WORK INSTRUCTIONS | Would you copy the records exactly, leaving the pictures out?

------ DATA PROVIDED ------

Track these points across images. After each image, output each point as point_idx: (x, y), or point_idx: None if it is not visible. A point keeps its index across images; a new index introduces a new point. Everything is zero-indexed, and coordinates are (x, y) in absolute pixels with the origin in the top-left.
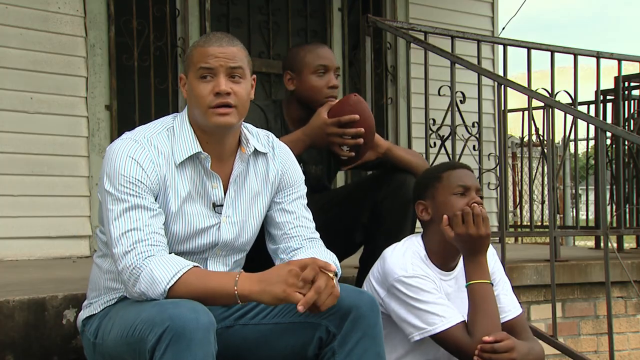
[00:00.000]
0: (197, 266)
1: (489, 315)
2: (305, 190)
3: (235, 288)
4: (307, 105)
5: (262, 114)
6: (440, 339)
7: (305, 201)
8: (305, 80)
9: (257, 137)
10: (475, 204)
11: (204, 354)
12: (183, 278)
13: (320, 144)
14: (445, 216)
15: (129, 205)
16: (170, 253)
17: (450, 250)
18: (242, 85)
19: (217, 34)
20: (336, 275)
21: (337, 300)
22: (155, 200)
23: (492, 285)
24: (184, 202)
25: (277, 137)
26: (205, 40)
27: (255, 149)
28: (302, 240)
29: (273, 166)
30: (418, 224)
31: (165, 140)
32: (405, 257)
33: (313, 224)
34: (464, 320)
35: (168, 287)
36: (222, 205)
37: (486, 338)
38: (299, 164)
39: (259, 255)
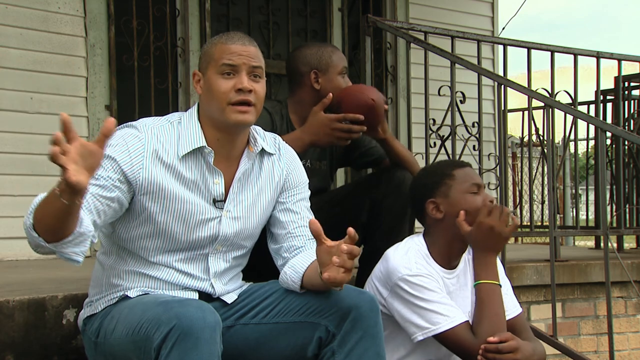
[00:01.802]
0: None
1: (495, 315)
2: (309, 193)
3: (56, 189)
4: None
5: (268, 116)
6: (443, 338)
7: (309, 204)
8: (332, 80)
9: (264, 138)
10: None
11: (210, 353)
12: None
13: (325, 141)
14: (462, 211)
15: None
16: (172, 248)
17: (455, 249)
18: (261, 84)
19: (238, 33)
20: None
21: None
22: (129, 183)
23: (501, 286)
24: (184, 194)
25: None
26: (227, 38)
27: (262, 148)
28: (306, 240)
29: (279, 167)
30: (417, 223)
31: (169, 132)
32: (408, 256)
33: None
34: (468, 320)
35: (30, 211)
36: (222, 201)
37: (491, 338)
38: (305, 161)
39: (260, 257)
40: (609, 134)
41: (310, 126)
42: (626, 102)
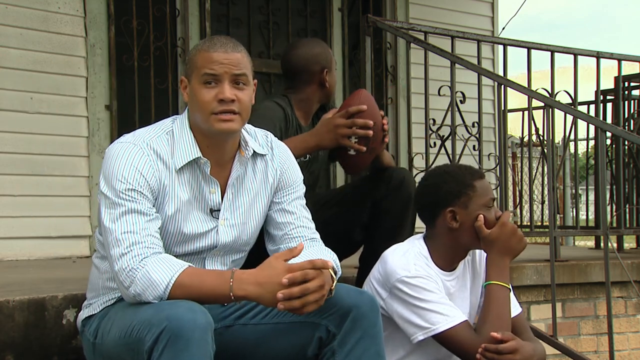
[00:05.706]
0: (191, 266)
1: (501, 317)
2: (304, 190)
3: (232, 294)
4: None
5: (282, 113)
6: (443, 338)
7: (304, 201)
8: (334, 76)
9: (255, 137)
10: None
11: (201, 354)
12: (178, 280)
13: (328, 141)
14: (481, 215)
15: (125, 210)
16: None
17: (458, 255)
18: (246, 91)
19: (221, 39)
20: (335, 273)
21: (318, 307)
22: (154, 205)
23: (510, 290)
24: (182, 207)
25: (293, 133)
26: (209, 45)
27: (254, 150)
28: (303, 240)
29: (272, 167)
30: (418, 223)
31: (165, 144)
32: (407, 257)
33: (313, 224)
34: (467, 320)
35: (168, 290)
36: (219, 210)
37: (494, 334)
38: None
39: (259, 257)
40: (609, 134)
41: (314, 129)
42: (626, 102)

------

SOLUTION BELOW |
Track these points across images. After each image, output each point as point_idx: (x, y), or point_idx: None if it is not visible. A point keeps its index across images; a new index introduces a new point. Everything is zero-indexed, and coordinates are (x, y) in absolute pixels with the origin in the top-left.
[00:00.000]
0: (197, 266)
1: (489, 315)
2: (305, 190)
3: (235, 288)
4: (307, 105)
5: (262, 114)
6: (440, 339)
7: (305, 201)
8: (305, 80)
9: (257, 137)
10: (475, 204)
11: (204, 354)
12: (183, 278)
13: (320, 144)
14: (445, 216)
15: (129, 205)
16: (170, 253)
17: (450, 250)
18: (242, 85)
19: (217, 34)
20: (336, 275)
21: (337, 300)
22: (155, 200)
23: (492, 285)
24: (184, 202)
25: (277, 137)
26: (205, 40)
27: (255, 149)
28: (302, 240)
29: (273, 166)
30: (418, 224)
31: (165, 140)
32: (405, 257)
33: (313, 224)
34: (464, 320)
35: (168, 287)
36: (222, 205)
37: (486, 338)
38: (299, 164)
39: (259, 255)
[00:01.802]
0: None
1: (495, 315)
2: (309, 193)
3: (56, 189)
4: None
5: (268, 116)
6: (443, 338)
7: (309, 204)
8: (332, 80)
9: (264, 138)
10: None
11: (210, 353)
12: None
13: (325, 141)
14: (462, 211)
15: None
16: (172, 248)
17: (455, 249)
18: (261, 84)
19: (238, 33)
20: None
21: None
22: (129, 183)
23: (501, 286)
24: (184, 194)
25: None
26: (227, 38)
27: (262, 148)
28: (306, 240)
29: (279, 167)
30: (417, 223)
31: (169, 132)
32: (408, 256)
33: None
34: (468, 320)
35: (30, 211)
36: (222, 201)
37: (491, 338)
38: (305, 161)
39: (260, 257)
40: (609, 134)
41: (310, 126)
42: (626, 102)
[00:05.706]
0: (191, 266)
1: (501, 317)
2: (304, 190)
3: (232, 294)
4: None
5: (282, 113)
6: (443, 338)
7: (304, 201)
8: (334, 76)
9: (255, 137)
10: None
11: (201, 354)
12: (178, 280)
13: (328, 141)
14: (481, 215)
15: (125, 210)
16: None
17: (458, 255)
18: (246, 91)
19: (221, 39)
20: (335, 273)
21: (318, 307)
22: (154, 205)
23: (510, 290)
24: (182, 207)
25: (293, 133)
26: (209, 45)
27: (254, 150)
28: (303, 240)
29: (272, 167)
30: (418, 223)
31: (165, 144)
32: (407, 257)
33: (313, 224)
34: (467, 320)
35: (168, 290)
36: (219, 210)
37: (494, 334)
38: None
39: (259, 257)
40: (609, 134)
41: (314, 129)
42: (626, 102)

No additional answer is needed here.